プロトンポンプ阻害薬(PPI)

概要

プロトンポンプ阻害薬(PPI)は、胃酸分泌を強力に抑制する薬剤群である。主に胃・十二指腸潰瘍や胃食道逆流症などの治療に用いられる。胃壁細胞のH⁺/K⁺-ATPase(プロトンポンプ)を不可逆的に阻害することで、胃酸分泌を抑制する。

要点

  • 胃酸分泌抑制作用が非常に強力で持続時間も長い
  • 消化性潰瘍や胃食道逆流症など幅広い消化管疾患に適応
  • 長期投与時には副作用や感染症リスクに注意が必要

薬理作用・機序

プロトンポンプ阻害薬は、胃壁細胞のH⁺/K⁺-ATPase(プロトンポンプ)を不可逆的に阻害し、胃酸分泌の最終段階を抑制する。これにより胃内pHが上昇し、潰瘍や炎症の治癒を促進する。

禁忌・副作用

重度の肝障害患者や本剤成分に対する過敏症の既往歴がある場合は禁忌となる。

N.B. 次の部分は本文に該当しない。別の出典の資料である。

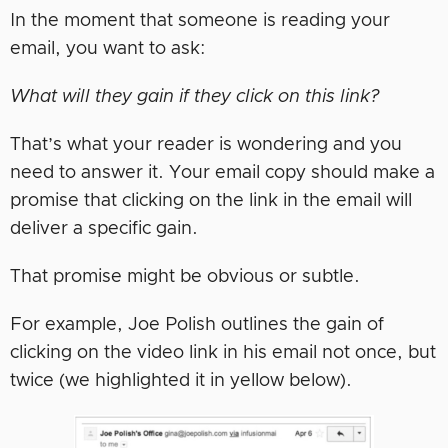
In the moment that someone is reading your
email, you want to ask:
What will they gain if they click on this link?
That’s what your reader is wondering and you
need to answer it. Your email copy should make a
promise that clicking on the link in the email will
deliver a specific gain.
That promise might be obvious or subtle.
For example, Joe Polish outlines the gain of
clicking on the video link in his email not once, but
twice (we highlighted it in yellow below).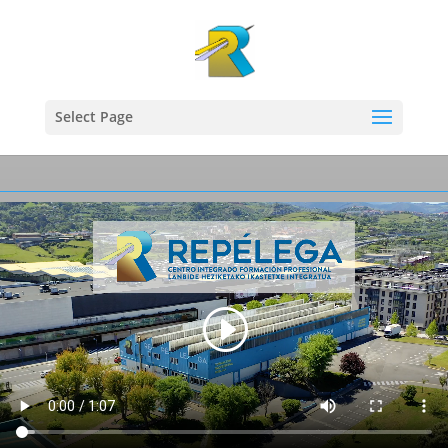
Select Page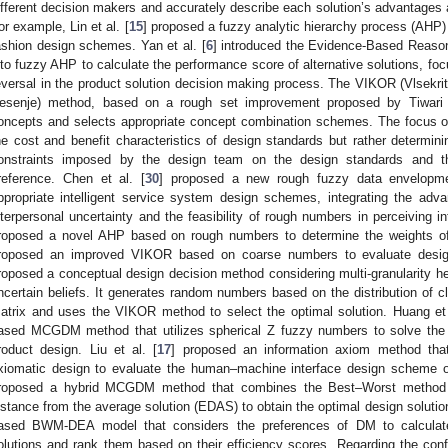
ifferent decision makers and accurately describe each solution’s advantages 
or example, Lin et al. [
15
] proposed a fuzzy analytic hierarchy process (AHP
ashion design schemes. Yan et al. [
6
] introduced the Evidence-Based Reason
nto fuzzy AHP to calculate the performance score of alternative solutions, foc
eversal in the product solution decision making process. The VIKOR (Vlsekr
esenje) method, based on a rough set improvement proposed by Tiwari e
oncepts and selects appropriate concept combination schemes. The focus of
he cost and benefit characteristics of design standards but rather determin
onstraints imposed by the design team on the design standards and t
reference. Chen et al. [
30
] proposed a new rough fuzzy data envelopme
ppropriate intelligent service system design schemes, integrating the adv
nterpersonal uncertainty and the feasibility of rough numbers in perceiving in
roposed a novel AHP based on rough numbers to determine the weights of 
roposed an improved VIKOR based on coarse numbers to evaluate design 
roposed a conceptual design decision method considering multi-granularity 
ncertain beliefs. It generates random numbers based on the distribution of 
atrix and uses the VIKOR method to select the optimal solution. Huang et 
ased MCGDM method that utilizes spherical Z fuzzy numbers to solve the 
roduct design. Liu et al. [
17
] proposed an information axiom method tha
xiomatic design to evaluate the human–machine interface design scheme of
roposed a hybrid MCGDM method that combines the Best–Worst method
istance from the average solution (EDAS) to obtain the optimal design solution
ased BWM-DEA model that considers the preferences of DM to calculate 
olutions and rank them based on their efficiency scores. Regarding the conf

主な副作用には下痢、便秘、腹部膨満感、発疹などがあり、長期投与では低マグネシウム血症や腸管感染症(Clostridium difficile感染症など)のリスクが増加する。

適応疾患

疾患薬理作用補足
胃潰瘍胃酸分泌抑制出血・穿孔予防にも有効
十二指腸潰瘍胃酸分泌抑制ピロリ除菌療法にも併用
胃食道逆流症胃酸分泌抑制びらん性・非びらん性ともに適応
Zollinger-Ellison症候群胃酸分泌抑制強い胃酸過多に対し有効

消化性潰瘍や胃食道逆流症、Zollinger-Ellison症候群など、胃酸過多が関与する多様な疾患に用いられる。ピロリ菌除菌療法の補助やNSAIDs潰瘍の予防にも適応される。

薬品例

薬品名主に使われるケース
オメプラゾール胃・十二指腸潰瘍、GERD
ランソプラゾール胃潰瘍、ピロリ除菌療法
エソメプラゾール胃食道逆流症、Zollinger-Ellison症候群
ラベプラゾール消化性潰瘍、逆流性食道炎
パリエット(ラベプラゾールナトリウム)消化性潰瘍、GERD

補足事項

PPIはH2ブロッカーよりも強力かつ持続的な胃酸分泌抑制効果を持つ。薬剤間での効果差は小さいが、薬物相互作用や代謝経路に違いがあるため、患者の背景に応じた選択が重要となる。